It was another one of those examples of a find when I was looking for something else. This is a SQL scalar function, SQL_CHECK_AUTHORITY, that returns a single value to inform me if I am authorized to use a file or not.
What is a scalar function? A scalar function is passed one or more parameters and returns a single value.
The syntax is very simple:
QSYS2.SQL_CHECK_AUTHORITY(library,file) |
It returns one of the following values:
- 0 = Not authorized to file
- 1 = Authorized to file
What kinds of files can this check? There are many types of files, the ones that came to my mind to try were:
- Physical files
- Logical files
- Display files
- Printer files
- DDM files
- DDL (SQL) tables
- DDL (SQL) indexes
- DDL (SQL) views
I created one of each of these files in my library, MYLIB, and changed the authority that only I was authorized to them and everyone else was excluded.
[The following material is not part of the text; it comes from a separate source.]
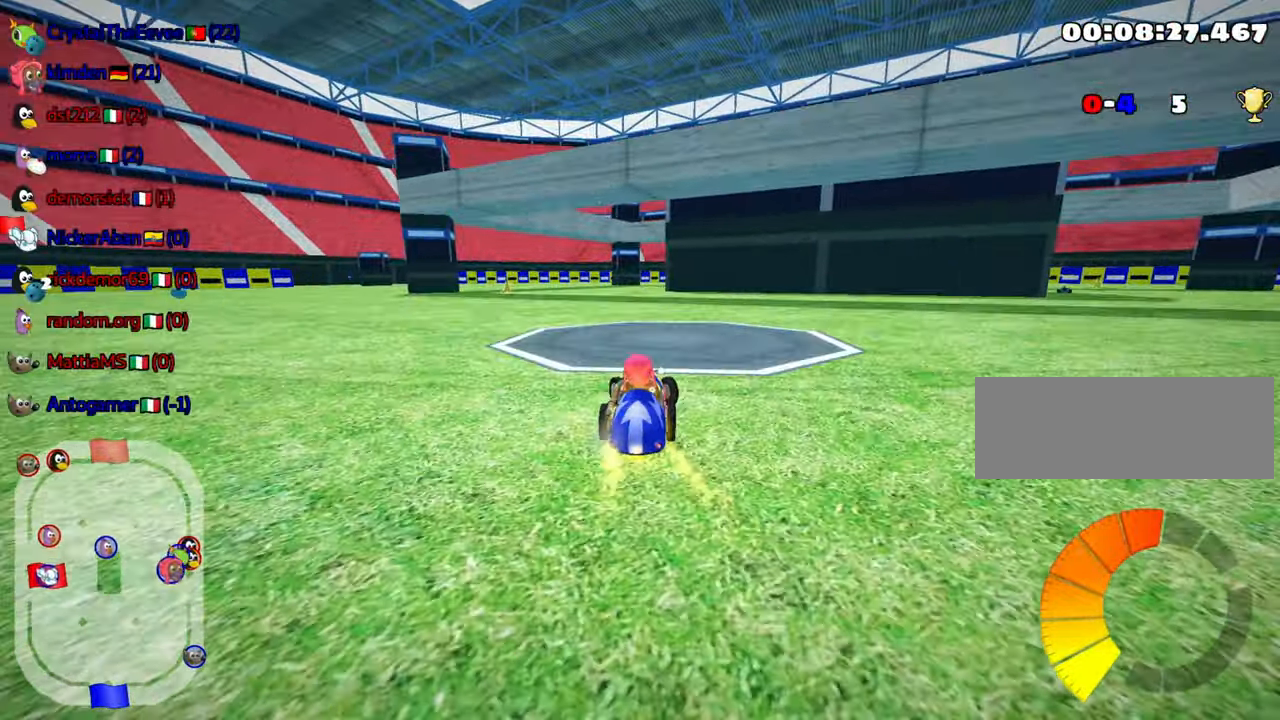
{"keys": ["up"], "events": [[133, "left", "up"]]}
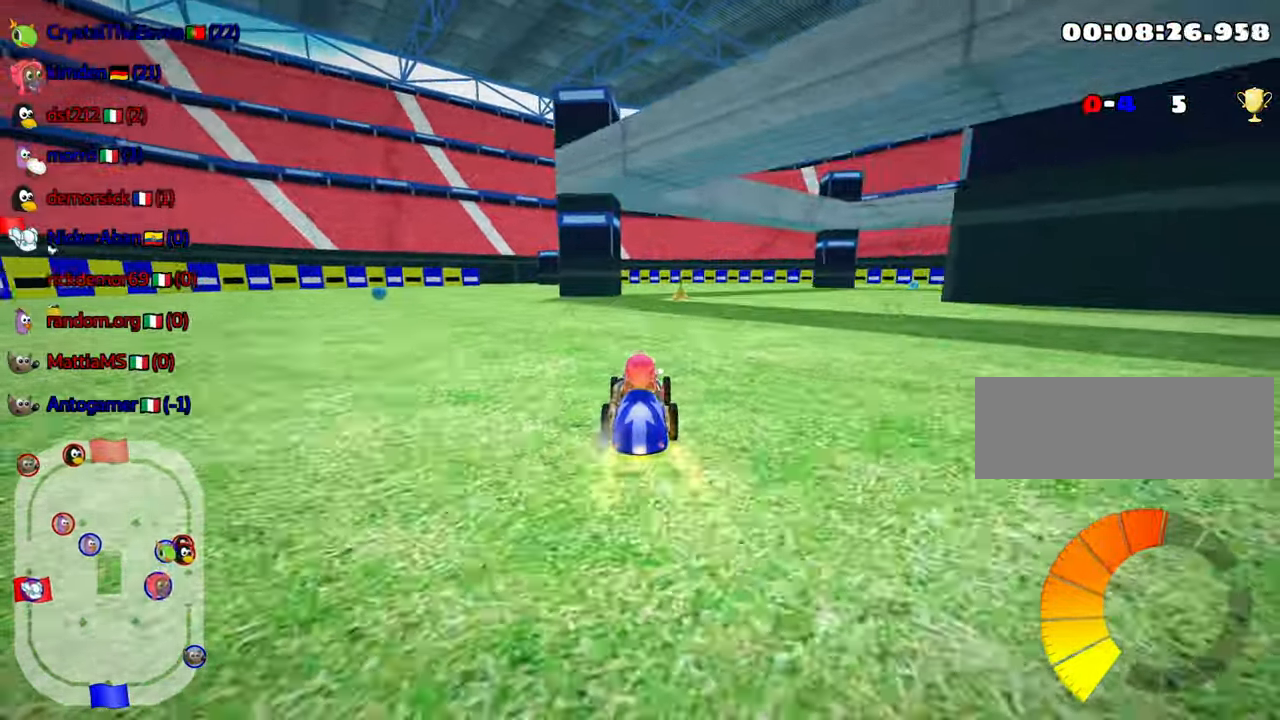
{"keys": ["skid", "up"], "events": [[33, "left", "down"], [450, "left", "up"], [500, "skid", "down"]]}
I can check the objects authority using the OBJECT_PRIVILEGES SQL View.
SELECT OBJECT_NAME AS "File", SQL_OBJECT_TYPE AS "SQL type", AUTHORIZATION_NAME AS "User", OBJECT_AUTHORITY AS "Authority" FROM QSYS2.OBJECT_PRIVILEGES WHERE OBJECT_SCHEMA = 'MYLIB' AND SYSTEM_OBJECT_NAME LIKE 'TEST%' AND OBJECT_TYPE = '*FILE' |
The results show two lines for each object, one for each user profile that is authorized to the object.
File SQL type User Authority --------- -------- ------- --------- TESTDDMF - *PUBLIC *EXCLUDE TESTDDMF - SIMON *ALL TESTDSPF - *PUBLIC *EXCLUDE TESTDSPF - SIMON *ALL TESTINDEX INDEX *PUBLIC *EXCLUDE TESTINDEX INDEX SIMON *ALL TESTLF - *PUBLIC *EXCLUDE TESTLF - SIMON *ALL TESTPF - *PUBLIC *EXCLUDE TESTPF - SIMON *ALL TESTPRTF - *PUBLIC *EXCLUDE TESTPRTF - SIMON *ALL TESTTABLE TABLE *PUBLIC *EXCLUDE TESTTABLE TABLE SIMON *ALL TESTVIEW VIEW *PUBLIC *EXCLUDE TESTVIEW VIEW SIMON *ALL |
If I use my favorite SQL client I can check whether my user profile, SIMON, is authorized to one of these files:
VALUES QSYS2.SQL_CHECK_AUTHORITY('MYLIB','TESTPF') |
The returned result says I am:
0001 ---- 1 |
When I signon with another user profile, NOTSIMON, and execute the same statement as before a result of 0 (zero) is returned which indicates that I am not authorized to the file.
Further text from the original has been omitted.